> Directions
Write out the entries below exactly. End with the line that contains "text_box [198, 198, 341, 294]".

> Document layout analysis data
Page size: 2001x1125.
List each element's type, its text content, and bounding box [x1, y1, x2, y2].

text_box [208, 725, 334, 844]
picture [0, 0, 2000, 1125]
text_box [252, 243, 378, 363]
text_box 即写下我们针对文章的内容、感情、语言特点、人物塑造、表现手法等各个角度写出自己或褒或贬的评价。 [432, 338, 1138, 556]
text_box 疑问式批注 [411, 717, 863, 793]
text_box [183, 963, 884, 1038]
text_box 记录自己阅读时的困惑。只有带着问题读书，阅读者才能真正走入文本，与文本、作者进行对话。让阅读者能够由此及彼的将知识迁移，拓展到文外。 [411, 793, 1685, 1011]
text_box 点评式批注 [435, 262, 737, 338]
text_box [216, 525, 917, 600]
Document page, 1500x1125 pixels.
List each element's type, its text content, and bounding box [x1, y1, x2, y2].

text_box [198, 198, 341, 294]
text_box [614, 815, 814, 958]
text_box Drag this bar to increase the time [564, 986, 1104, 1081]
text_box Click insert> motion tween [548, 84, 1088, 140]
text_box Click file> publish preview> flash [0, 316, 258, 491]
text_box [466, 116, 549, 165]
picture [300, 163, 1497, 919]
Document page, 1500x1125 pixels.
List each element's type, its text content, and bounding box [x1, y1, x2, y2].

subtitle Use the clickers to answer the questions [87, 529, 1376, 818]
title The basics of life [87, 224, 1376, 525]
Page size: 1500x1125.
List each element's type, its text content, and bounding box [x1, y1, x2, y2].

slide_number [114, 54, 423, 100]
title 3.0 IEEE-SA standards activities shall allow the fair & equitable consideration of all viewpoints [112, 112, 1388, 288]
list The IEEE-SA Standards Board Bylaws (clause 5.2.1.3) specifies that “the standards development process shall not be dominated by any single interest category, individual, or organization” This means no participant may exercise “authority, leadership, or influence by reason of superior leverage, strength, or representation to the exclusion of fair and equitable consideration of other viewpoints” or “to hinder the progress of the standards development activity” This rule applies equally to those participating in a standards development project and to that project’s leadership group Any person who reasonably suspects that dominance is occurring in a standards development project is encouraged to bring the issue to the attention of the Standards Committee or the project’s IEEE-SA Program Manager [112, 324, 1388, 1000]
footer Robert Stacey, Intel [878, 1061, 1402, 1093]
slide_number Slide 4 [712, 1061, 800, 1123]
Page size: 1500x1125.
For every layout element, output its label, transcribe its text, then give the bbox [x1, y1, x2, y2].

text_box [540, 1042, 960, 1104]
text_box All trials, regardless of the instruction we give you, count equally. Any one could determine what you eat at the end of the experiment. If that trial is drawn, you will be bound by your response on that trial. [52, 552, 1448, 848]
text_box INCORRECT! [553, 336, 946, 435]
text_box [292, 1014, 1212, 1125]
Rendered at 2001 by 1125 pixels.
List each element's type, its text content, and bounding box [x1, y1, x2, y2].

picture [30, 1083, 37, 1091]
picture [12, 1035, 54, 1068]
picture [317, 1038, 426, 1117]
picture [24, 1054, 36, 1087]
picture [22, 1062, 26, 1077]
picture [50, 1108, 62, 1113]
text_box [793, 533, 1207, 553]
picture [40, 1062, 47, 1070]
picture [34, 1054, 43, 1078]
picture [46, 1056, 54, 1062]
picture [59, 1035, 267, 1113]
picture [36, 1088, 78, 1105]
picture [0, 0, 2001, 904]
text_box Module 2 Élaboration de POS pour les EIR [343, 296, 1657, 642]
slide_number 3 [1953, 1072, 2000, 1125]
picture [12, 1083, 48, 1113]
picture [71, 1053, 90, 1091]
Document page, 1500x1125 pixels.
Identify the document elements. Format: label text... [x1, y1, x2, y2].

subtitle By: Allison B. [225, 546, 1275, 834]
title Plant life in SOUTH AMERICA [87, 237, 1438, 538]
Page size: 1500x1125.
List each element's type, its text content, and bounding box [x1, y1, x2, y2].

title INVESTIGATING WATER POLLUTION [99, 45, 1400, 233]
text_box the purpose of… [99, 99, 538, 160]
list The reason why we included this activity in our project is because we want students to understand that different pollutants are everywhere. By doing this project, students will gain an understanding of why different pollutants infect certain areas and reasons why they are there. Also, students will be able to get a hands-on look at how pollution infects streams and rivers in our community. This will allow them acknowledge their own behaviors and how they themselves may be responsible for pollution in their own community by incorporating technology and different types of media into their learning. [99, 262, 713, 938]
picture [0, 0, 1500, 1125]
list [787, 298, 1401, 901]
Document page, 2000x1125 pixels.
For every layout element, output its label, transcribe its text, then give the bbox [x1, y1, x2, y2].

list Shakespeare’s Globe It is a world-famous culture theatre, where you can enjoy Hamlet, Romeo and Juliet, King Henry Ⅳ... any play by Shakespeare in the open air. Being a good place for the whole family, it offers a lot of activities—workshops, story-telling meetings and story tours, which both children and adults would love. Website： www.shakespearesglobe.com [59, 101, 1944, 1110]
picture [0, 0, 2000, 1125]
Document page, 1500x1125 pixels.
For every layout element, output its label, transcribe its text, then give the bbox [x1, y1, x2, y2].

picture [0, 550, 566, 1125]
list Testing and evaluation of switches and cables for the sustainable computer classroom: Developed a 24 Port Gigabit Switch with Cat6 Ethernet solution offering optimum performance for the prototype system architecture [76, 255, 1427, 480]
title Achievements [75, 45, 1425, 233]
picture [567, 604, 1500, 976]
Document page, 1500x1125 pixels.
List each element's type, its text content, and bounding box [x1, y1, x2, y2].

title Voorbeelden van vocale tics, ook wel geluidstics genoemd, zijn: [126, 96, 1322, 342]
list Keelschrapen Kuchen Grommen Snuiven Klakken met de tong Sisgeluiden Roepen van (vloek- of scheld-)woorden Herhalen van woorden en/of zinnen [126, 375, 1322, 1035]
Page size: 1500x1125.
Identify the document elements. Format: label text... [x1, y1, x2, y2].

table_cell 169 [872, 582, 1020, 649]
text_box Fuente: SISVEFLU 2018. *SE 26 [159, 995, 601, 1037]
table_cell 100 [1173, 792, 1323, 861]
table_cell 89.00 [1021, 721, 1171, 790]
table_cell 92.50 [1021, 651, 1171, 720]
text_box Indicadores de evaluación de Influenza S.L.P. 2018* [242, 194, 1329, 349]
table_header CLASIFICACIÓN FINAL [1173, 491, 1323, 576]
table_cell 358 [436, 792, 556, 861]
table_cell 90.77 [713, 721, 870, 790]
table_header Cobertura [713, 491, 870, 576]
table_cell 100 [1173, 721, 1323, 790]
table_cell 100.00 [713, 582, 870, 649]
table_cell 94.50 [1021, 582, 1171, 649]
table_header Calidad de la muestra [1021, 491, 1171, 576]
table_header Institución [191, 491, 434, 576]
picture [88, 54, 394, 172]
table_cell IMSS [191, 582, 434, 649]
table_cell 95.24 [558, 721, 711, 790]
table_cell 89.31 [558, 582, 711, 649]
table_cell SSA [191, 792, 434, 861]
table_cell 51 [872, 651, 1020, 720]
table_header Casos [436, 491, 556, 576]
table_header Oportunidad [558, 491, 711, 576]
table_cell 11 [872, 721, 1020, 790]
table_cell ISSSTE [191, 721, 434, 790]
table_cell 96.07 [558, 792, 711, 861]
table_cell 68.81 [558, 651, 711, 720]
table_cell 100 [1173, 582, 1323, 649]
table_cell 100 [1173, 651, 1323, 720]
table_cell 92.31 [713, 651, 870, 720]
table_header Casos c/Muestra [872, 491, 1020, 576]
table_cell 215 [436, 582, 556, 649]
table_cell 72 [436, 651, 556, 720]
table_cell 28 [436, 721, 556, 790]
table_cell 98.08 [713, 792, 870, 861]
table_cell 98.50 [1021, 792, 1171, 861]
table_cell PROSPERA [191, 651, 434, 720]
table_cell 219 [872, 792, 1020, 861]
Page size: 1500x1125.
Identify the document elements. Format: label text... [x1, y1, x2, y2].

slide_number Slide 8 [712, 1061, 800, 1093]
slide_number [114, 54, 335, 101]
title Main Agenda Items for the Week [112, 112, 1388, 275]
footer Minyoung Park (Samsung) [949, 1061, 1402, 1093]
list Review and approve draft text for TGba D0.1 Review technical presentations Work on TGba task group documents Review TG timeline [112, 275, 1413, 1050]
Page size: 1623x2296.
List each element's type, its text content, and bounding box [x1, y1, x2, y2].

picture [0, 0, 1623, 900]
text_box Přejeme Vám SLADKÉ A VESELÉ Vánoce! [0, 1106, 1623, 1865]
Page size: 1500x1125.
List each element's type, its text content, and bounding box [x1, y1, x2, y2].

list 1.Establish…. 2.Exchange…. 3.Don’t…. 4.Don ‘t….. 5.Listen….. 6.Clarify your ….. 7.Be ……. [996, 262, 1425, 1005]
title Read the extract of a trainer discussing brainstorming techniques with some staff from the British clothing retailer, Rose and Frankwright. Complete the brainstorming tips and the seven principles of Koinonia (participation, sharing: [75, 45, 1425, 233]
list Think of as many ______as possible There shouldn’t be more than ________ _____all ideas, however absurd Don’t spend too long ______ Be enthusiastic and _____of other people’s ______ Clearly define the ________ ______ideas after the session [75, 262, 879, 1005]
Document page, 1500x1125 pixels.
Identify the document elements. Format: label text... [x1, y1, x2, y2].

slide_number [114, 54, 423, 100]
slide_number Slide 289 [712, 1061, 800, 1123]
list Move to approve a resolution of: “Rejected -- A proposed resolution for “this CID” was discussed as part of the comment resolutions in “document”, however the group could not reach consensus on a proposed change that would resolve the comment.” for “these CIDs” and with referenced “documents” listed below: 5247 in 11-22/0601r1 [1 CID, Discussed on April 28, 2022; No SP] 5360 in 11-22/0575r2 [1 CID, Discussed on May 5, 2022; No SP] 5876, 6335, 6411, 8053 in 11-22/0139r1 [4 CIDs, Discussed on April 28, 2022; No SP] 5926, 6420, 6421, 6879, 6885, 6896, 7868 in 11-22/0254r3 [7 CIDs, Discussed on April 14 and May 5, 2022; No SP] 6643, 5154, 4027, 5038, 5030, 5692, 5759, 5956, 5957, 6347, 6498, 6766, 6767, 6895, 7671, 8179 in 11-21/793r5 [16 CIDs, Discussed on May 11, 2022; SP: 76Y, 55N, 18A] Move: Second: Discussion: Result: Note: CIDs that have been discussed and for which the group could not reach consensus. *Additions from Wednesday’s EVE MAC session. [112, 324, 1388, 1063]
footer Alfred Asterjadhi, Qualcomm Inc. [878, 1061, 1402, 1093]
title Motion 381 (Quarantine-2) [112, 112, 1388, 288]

> Exercise solution
Page size: 2001x1125.
List each element's type, its text content, and bounding box [x1, y1, x2, y2].

text_box [208, 725, 334, 844]
picture [0, 0, 2000, 1125]
text_box [252, 243, 378, 363]
text_box 即写下我们针对文章的内容、感情、语言特点、人物塑造、表现手法等各个角度写出自己或褒或贬的评价。 [432, 338, 1138, 556]
text_box 疑问式批注 [411, 717, 863, 793]
text_box [183, 963, 884, 1038]
text_box 记录自己阅读时的困惑。只有带着问题读书，阅读者才能真正走入文本，与文本、作者进行对话。让阅读者能够由此及彼的将知识迁移，拓展到文外。 [411, 793, 1685, 1011]
text_box 点评式批注 [435, 262, 737, 338]
text_box [216, 525, 917, 600]
Document page, 1500x1125 pixels.
List each element's type, its text content, and bounding box [x1, y1, x2, y2].

text_box [198, 198, 341, 294]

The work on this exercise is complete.